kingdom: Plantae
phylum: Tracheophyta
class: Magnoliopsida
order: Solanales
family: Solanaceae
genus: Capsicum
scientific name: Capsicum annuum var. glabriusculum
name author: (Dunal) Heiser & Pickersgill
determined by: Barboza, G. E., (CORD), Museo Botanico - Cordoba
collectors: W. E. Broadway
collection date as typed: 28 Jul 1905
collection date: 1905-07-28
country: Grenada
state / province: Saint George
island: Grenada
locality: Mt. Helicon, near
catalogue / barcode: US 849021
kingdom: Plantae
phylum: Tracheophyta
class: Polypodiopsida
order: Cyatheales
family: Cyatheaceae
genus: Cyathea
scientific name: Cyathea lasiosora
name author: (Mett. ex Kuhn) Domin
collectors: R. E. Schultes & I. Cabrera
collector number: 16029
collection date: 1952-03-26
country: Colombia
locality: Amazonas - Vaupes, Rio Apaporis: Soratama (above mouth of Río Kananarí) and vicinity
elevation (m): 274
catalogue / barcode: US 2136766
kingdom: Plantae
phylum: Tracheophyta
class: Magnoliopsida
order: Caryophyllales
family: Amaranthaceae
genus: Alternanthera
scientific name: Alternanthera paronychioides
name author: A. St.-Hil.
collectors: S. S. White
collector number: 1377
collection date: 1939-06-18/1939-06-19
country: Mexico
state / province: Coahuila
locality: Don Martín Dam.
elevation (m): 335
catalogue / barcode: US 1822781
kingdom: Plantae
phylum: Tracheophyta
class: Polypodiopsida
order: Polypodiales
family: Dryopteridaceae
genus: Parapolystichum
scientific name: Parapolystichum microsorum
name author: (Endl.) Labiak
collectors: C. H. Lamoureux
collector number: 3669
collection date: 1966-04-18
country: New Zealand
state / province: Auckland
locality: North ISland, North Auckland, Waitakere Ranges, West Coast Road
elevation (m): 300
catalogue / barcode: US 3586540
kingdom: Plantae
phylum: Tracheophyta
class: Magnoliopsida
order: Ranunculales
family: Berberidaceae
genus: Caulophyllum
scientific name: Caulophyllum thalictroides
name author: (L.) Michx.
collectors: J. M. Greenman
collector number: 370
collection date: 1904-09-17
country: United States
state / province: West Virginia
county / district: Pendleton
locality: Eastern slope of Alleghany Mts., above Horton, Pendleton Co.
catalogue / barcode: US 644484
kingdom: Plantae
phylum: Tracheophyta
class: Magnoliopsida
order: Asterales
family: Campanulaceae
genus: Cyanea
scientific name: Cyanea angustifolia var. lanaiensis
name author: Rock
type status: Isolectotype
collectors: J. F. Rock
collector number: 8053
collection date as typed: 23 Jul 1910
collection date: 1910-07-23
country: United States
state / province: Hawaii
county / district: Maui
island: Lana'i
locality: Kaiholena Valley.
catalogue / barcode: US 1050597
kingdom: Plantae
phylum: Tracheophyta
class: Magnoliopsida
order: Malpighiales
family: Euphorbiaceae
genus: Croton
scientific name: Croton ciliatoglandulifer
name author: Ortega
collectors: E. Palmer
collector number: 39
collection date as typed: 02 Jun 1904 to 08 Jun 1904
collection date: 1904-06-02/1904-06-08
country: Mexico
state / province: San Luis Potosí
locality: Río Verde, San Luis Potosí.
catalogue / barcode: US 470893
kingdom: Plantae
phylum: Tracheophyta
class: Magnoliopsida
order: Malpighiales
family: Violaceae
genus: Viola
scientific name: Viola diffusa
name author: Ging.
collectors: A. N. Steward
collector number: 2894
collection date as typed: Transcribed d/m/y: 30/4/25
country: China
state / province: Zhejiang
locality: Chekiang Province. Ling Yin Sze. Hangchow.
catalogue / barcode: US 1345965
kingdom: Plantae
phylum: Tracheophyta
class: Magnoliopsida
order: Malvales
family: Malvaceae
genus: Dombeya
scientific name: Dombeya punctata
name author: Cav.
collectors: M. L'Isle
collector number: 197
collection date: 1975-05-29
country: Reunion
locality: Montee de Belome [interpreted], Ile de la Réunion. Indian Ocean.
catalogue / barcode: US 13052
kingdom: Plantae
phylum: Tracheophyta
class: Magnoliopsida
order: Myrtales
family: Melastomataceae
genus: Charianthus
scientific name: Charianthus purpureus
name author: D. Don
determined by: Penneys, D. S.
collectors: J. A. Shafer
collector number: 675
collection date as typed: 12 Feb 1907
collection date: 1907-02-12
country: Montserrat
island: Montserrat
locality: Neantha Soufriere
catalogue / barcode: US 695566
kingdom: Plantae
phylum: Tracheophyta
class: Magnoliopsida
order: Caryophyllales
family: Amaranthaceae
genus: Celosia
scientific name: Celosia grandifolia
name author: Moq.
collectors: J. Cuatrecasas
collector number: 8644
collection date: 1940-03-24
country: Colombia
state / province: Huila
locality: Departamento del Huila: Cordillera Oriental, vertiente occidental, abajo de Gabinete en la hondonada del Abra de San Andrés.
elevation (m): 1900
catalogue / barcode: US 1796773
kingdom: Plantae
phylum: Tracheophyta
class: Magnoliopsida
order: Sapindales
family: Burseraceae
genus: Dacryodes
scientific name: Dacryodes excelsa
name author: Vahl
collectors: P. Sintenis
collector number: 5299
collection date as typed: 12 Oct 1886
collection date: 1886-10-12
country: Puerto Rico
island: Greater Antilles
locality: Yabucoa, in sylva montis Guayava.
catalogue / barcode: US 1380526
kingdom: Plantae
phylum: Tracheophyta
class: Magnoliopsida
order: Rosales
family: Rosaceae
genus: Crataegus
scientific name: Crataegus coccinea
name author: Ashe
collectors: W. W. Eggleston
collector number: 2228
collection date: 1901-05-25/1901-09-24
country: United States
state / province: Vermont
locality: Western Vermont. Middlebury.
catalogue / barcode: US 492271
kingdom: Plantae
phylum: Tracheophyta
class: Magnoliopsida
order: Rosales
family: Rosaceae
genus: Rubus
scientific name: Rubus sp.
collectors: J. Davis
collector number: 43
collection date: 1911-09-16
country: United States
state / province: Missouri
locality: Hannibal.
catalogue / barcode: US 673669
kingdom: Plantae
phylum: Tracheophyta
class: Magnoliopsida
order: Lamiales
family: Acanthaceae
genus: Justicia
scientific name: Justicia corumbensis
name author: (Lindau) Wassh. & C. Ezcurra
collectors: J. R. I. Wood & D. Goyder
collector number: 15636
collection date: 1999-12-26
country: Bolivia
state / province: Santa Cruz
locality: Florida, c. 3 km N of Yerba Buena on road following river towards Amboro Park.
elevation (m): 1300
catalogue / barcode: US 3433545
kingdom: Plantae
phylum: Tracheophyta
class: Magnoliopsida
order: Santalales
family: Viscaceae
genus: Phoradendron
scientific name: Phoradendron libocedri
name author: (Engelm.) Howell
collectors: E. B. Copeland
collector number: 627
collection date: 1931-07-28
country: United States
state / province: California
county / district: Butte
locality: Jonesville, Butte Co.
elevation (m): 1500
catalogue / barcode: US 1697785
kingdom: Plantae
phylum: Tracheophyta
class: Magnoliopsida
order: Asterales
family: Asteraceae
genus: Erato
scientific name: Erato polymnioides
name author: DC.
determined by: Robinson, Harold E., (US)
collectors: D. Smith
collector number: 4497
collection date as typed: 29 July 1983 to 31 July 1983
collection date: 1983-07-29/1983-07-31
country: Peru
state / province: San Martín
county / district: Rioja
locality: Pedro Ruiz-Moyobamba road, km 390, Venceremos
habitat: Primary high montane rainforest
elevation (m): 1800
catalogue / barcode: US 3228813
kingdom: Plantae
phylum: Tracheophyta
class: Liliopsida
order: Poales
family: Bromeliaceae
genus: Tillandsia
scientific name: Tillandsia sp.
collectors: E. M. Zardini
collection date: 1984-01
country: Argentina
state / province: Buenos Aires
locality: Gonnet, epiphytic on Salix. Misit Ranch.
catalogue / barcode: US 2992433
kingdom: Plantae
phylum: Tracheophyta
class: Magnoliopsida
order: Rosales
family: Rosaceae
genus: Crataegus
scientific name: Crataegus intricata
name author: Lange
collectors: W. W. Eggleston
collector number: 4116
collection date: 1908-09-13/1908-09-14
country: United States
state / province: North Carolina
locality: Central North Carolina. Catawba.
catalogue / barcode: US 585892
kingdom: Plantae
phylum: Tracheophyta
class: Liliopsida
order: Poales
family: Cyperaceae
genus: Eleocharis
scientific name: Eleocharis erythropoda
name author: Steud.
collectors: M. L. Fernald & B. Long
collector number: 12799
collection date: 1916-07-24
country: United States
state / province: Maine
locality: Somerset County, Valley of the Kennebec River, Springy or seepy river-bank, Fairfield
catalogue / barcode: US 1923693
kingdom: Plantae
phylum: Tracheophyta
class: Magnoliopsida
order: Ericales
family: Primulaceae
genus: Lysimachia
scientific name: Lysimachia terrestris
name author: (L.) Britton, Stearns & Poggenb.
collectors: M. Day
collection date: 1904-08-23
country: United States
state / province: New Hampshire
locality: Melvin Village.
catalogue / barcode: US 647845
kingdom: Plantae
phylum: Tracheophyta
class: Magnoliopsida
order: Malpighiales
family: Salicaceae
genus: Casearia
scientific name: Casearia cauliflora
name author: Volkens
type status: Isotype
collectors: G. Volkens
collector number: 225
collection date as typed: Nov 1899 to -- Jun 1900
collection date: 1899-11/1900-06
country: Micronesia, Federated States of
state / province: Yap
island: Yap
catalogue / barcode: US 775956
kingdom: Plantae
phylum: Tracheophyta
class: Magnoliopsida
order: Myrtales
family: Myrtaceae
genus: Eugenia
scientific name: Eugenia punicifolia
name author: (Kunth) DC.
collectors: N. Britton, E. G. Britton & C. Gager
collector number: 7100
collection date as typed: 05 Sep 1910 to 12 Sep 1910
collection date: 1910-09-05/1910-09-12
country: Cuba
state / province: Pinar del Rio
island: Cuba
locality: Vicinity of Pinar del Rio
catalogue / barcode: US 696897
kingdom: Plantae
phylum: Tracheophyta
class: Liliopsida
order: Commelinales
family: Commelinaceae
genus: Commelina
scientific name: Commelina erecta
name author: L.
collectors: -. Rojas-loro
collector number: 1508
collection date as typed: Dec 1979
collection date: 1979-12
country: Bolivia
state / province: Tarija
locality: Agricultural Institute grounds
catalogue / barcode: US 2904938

> Task requirements
Duplicate the records verbatim, starting with the line containing "scientific name: Commelina erecta" and continuing through the end of the records.

> Task answer
scientific name: Commelina erecta
name author: L.
collectors: -. Rojas-loro
collector number: 1508
collection date as typed: Dec 1979
collection date: 1979-12
country: Bolivia
state / province: Tarija
locality: Agricultural Institute grounds
catalogue / barcode: US 2904938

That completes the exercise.